Two weeks prior to recording the album, FALL OUT BOY scrapped ten songs and wrote eight more, one of which was Sugar, We’re Goin Down. The album’s producer Neal Avron, who had previously worked with the likes of NEW FOUND GLORY, recalls hearing it and Dance, Dance, and thinking “‘I don’t know if they’re huge smashes, but they sound like great songs to me.’” Their label was hesitant to release the track as a single, with Wentz reflecting “they told us the chorus was too wordy and the guitars were too heavy and that the radio wasn’t going to play it.” Yet, on April 4th 2005, Sugar, We’re Goin Down was released as the album’s lead single. Its success was largely in part due to its endearing music video starring Donald Cumming of THE VIRGINS clad with antlers and vying for the love of a girl who’s father disapproves. The video began to circulate on MTV’s Total Request Live, and the growing support gained radio plays for the track. It peaked at number eight in both the US and the UK charts, won the band a VMA and has since gone triple platinum, standing as the band’s best selling single to date.

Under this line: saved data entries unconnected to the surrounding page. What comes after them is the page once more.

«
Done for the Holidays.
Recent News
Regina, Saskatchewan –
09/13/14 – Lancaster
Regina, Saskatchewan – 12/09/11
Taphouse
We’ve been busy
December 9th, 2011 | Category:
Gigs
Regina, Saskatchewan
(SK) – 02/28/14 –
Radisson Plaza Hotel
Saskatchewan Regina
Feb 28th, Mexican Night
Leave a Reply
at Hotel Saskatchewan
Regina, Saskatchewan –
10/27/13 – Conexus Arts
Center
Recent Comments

When From Under The Cork Tree was released on May 3rd 2005, it debuted at number nine on the US Billboard 200. Following the album’s release, FALL OUT BOY released Dance, Dance as its second single, which reached number nine in the US and eight in the UK, and won a VMA and two Teen Choice Awards. Third single A Little Less Sixteen Candles, A Little More ‘Touch Me’ peaked at number 65 in the US and 38 in the UK. Yet, FALL OUT BOY’s presence was undeniable. In 2006, the band were nominated for Best New Artist at the Grammys, and they re-releases the album with three new tracks and two remixes of Sugar, We’re Goin Down and Dance, Dance. In 2016, Rolling Stone listed the album as number nine on their ‘40 Greatest Emo Albums Of All Time’ list, and in 2025 listed it at number 135 on their ‘250 Greatest Albums of the 21st Century So Far’ list.

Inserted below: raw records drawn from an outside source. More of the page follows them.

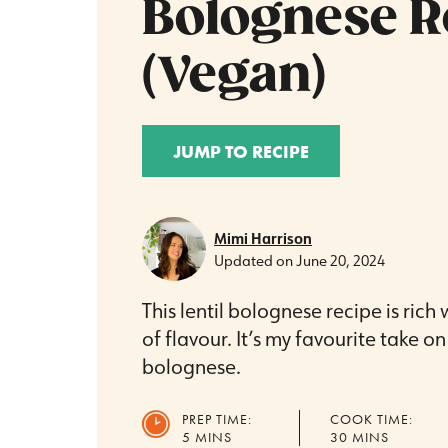
Bolognese R
(Vegan)
JUMP TO RECIPE
Mimi Harrison
Updated on
June 20, 2024
This lentil bolognese recipe is rich
of flavour. It’s my favourite take o
bolognese.
PREP TIME:
COOK TIME:
MINUTES
MINUTES
5
MINS
30
MINS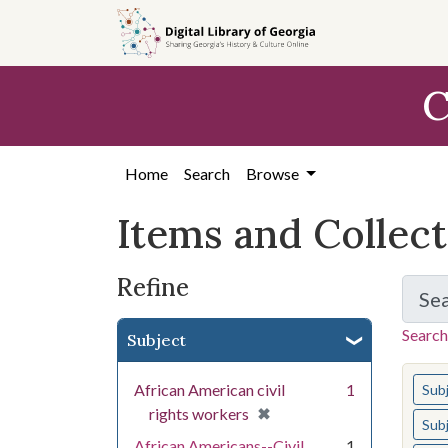
Skip
Skip to
Skip
to
main
to
search
content
first
C
result
Home
Search
Browse
Items and Collec
Refine
Se
Search
Subject
You s
African American civil
1
Sub
[remove]
✖
rights workers
Sub
African Americans--Civil
1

When FALL OUT BOY played the Warped Tour main stage alongside the likes of MY CHEMICAL ROMANCE in 2005, their fan base grew exponentially. Guitarist Joe Troham writes in his memoir “this was the moment, the one where I watched us become a big band in real time.” These bands became figureheads for a new wave of emo characterized by MySpace pages, swooping fringes and heavy eyeliner. Matt Watts (THE STARTING LINE) remarks “Once Sugar, We’re Goin Down caught on, it opened up the floodgates.” Emo flooded the mainstream, with FALL OUT BOY as the poster boys. Wentz reflects that “It was just a weird moment in culture where bands became the boy bands for a minute again.”

From Under The Cork Tree has since been cemented as a pivotal album, having influenced an entire wave of music that followed it. The album’s producer Neal Avron cites the album as crucial for the musical landscape that followed it “Even something like KATY PERRY’s I Kissed A Girl [released in 2008] can be traced back to emo-pop.” Awsten Knight (WATERPARKS) remembers it was “one of the first physical albums I bought. […] To this day Pete is probably my favourite lyricist. I remember listening along with the booklet being like, ‘Holy shit! This is so creative but it’s also how I feel.”

It is in this connection to emotion and creativity that found From Under The Cork Tree plant itself in the hearts of a generation. Aware of their position in the scene, FALL OUT BOY always stayed one step ahead of the curve in their self-awareness and willingness to take their sound in intriguing new directions. Paving the way for an entire scene to dominate the mainstream, From Under The Cork Tree was a crucial moment for emo, and the shaping of the scene as it stands today.

From Under The Cork Tree - Fall Out Boy

From Under the Cork Tree was originally released on May 3rd, 2005 via Island Records.